Records for this exercise section start

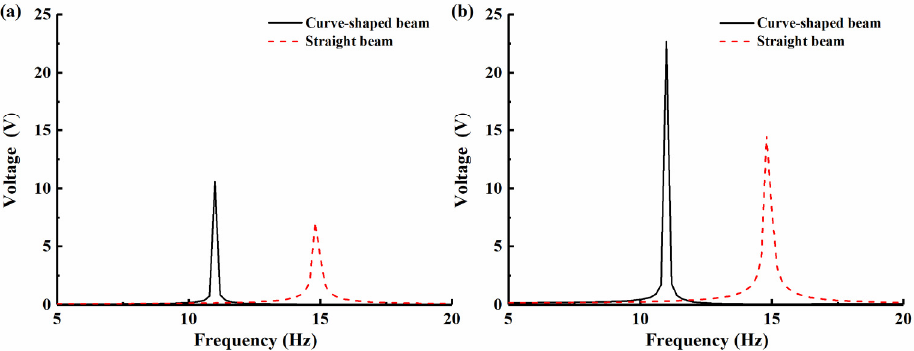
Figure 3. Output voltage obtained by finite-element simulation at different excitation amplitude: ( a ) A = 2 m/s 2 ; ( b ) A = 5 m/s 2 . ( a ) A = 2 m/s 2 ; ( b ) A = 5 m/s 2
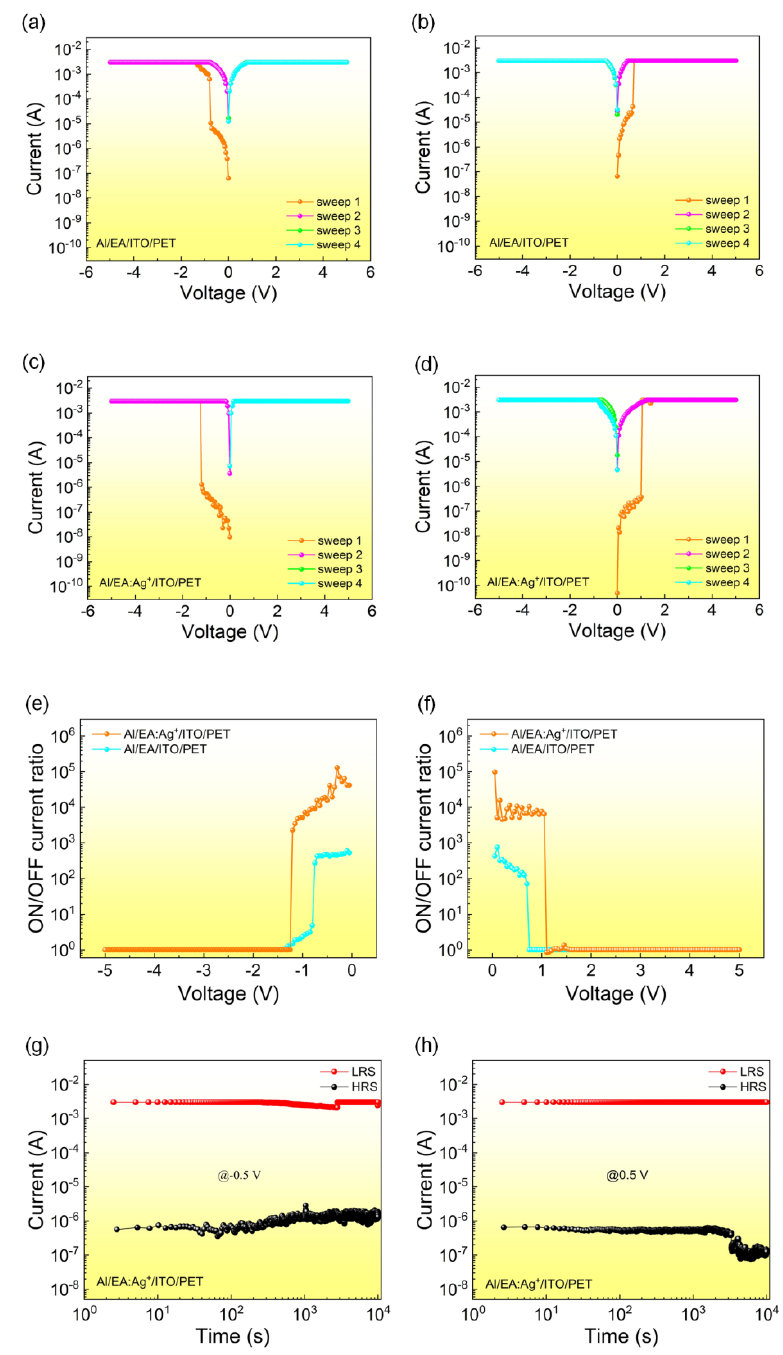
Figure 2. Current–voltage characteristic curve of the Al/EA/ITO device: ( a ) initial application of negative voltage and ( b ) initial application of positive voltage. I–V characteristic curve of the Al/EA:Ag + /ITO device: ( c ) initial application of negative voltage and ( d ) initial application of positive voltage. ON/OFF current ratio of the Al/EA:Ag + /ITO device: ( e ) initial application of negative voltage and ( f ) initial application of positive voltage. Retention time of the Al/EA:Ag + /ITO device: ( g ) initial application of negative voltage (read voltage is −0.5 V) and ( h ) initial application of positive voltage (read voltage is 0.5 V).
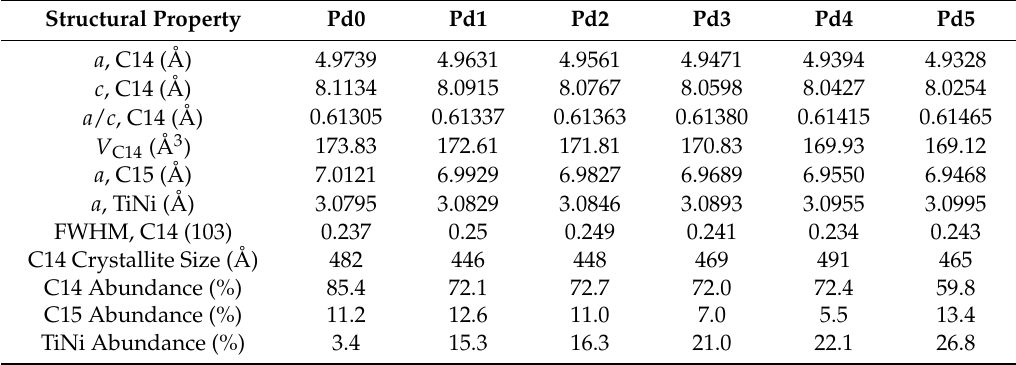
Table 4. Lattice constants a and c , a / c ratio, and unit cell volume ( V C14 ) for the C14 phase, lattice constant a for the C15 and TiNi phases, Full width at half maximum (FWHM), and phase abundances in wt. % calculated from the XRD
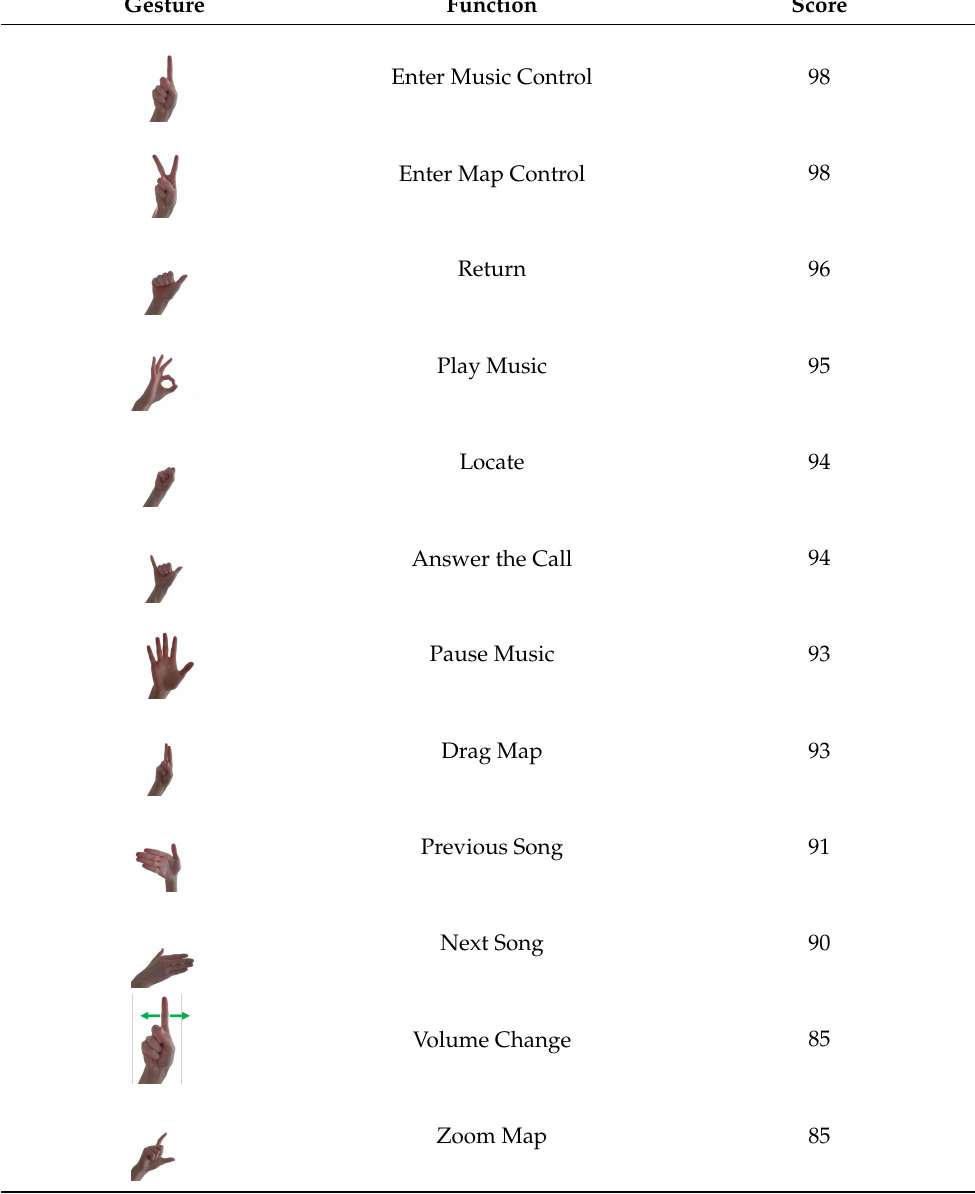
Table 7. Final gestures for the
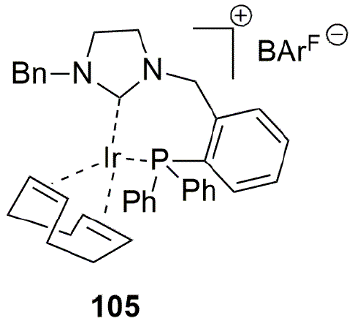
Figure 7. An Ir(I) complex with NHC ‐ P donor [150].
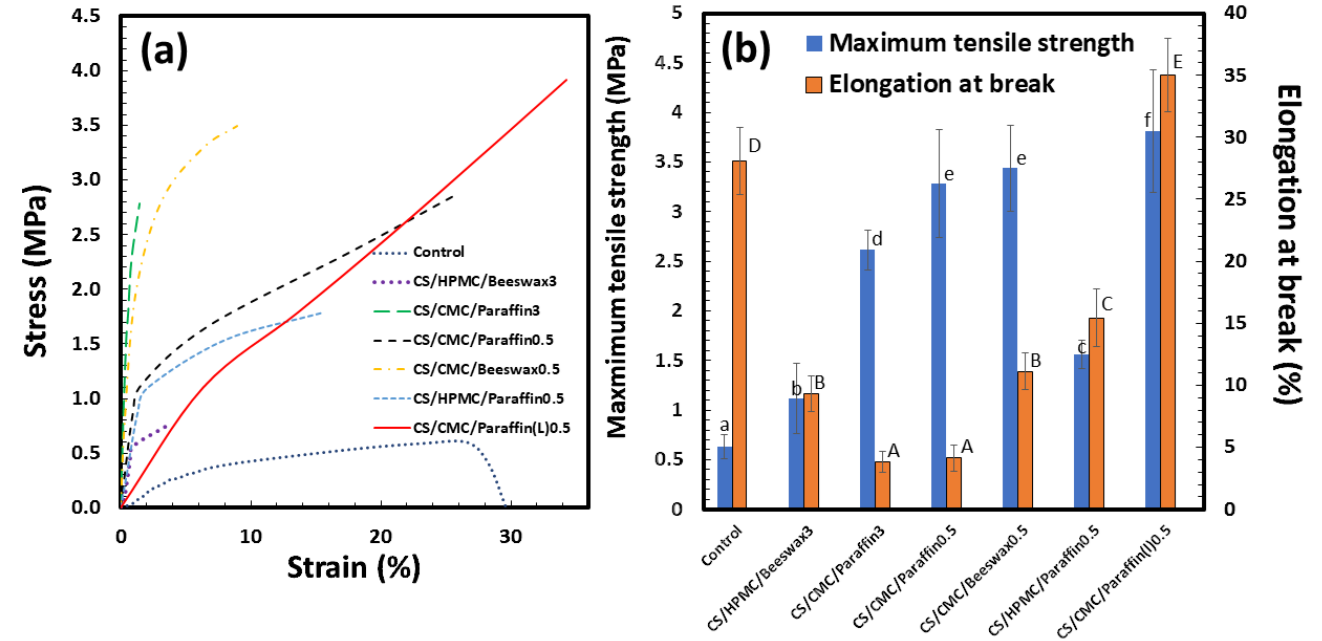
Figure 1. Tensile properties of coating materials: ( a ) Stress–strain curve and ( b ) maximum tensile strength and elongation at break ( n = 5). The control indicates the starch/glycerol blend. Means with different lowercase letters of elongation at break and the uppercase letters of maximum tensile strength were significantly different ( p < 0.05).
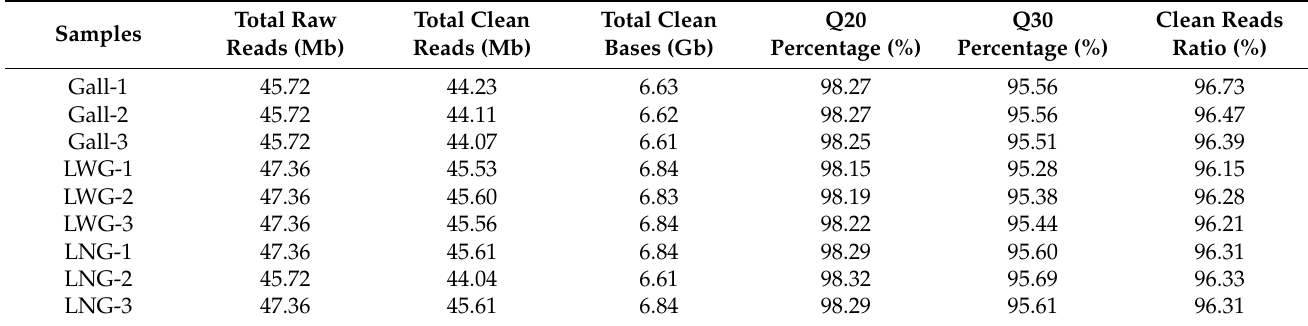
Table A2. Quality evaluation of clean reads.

Records for this exercise section end

Requirement >> The data above must be given again in full and unaltered, minus its images.

Exercise solution >>
Figure 3. Output voltage obtained by finite-element simulation at different excitation amplitude: ( a ) A = 2 m/s 2 ; ( b ) A = 5 m/s 2 . ( a ) A = 2 m/s 2 ; ( b ) A = 5 m/s 2
Figure 2. Current–voltage characteristic curve of the Al/EA/ITO device: ( a ) initial application of negative voltage and ( b ) initial application of positive voltage. I–V characteristic curve of the Al/EA:Ag + /ITO device: ( c ) initial application of negative voltage and ( d ) initial application of positive voltage. ON/OFF current ratio of the Al/EA:Ag + /ITO device: ( e ) initial application of negative voltage and ( f ) initial application of positive voltage. Retention time of the Al/EA:Ag + /ITO device: ( g ) initial application of negative voltage (read voltage is −0.5 V) and ( h ) initial application of positive voltage (read voltage is 0.5 V).
Table 4. Lattice constants a and c , a / c ratio, and unit cell volume ( V C14 ) for the C14 phase, lattice constant a for the C15 and TiNi phases, Full width at half maximum (FWHM), and phase abundances in wt. % calculated from the XRD
Table 7. Final gestures for the
Figure 7. An Ir(I) complex with NHC ‐ P donor [150].
Figure 1. Tensile properties of coating materials: ( a ) Stress–strain curve and ( b ) maximum tensile strength and elongation at break ( n = 5). The control indicates the starch/glycerol blend. Means with different lowercase letters of elongation at break and the uppercase letters of maximum tensile strength were significantly different ( p < 0.05).
Table A2. Quality evaluation of clean reads.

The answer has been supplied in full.